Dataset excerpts
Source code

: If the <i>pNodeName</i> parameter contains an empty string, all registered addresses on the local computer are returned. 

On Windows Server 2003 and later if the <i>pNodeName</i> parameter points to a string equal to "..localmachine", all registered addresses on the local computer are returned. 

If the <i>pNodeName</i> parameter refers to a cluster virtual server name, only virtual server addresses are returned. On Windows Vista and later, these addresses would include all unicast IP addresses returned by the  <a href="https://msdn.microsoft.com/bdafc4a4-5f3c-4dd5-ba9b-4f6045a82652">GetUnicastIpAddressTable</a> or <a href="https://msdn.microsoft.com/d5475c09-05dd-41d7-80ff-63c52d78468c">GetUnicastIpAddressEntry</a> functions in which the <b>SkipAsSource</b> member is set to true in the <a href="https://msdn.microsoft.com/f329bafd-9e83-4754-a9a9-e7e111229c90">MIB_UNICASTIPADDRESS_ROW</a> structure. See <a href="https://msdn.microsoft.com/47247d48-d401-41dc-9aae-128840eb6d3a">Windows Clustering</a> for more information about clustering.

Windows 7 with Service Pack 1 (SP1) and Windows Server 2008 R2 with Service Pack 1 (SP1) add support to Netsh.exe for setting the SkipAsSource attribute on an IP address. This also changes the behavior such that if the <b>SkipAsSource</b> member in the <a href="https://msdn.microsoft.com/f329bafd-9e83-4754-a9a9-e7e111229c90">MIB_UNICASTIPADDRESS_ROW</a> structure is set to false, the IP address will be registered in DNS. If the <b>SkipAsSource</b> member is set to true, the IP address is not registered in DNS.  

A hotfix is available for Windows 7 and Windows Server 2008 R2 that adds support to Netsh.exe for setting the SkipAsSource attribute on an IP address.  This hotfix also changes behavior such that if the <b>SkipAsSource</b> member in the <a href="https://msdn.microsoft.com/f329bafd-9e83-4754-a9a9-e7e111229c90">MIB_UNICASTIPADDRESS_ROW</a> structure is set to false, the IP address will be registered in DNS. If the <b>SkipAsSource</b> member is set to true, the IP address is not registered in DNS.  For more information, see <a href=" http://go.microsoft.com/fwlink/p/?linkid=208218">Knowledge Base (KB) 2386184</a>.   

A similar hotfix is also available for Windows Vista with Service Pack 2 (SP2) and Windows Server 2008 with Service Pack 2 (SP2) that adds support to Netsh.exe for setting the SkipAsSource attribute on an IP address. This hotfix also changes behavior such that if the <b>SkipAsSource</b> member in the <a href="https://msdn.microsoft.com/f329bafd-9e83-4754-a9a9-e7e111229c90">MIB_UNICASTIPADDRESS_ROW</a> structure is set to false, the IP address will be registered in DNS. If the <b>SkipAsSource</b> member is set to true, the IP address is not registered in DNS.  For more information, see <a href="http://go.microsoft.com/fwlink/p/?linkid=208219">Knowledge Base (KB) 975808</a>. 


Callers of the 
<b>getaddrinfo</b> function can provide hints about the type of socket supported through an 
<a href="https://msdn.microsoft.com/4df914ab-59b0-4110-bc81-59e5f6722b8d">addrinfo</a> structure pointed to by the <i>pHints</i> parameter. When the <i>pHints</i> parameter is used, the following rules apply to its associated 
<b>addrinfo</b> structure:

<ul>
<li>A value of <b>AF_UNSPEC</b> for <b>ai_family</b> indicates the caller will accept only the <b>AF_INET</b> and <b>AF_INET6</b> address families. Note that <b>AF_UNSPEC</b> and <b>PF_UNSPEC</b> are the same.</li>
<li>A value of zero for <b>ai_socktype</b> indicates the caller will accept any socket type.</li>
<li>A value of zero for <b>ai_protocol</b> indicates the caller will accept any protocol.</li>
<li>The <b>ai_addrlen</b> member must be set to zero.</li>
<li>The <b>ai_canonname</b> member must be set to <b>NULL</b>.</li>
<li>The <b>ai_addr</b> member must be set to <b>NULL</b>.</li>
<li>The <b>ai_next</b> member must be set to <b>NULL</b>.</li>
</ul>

◆ **EXERCISE INSTRUCTIONS**
In the data above, tally the lines holding "Pack" and answer with the figure only.

◆ **REPLY TO THE EXERCISE**
2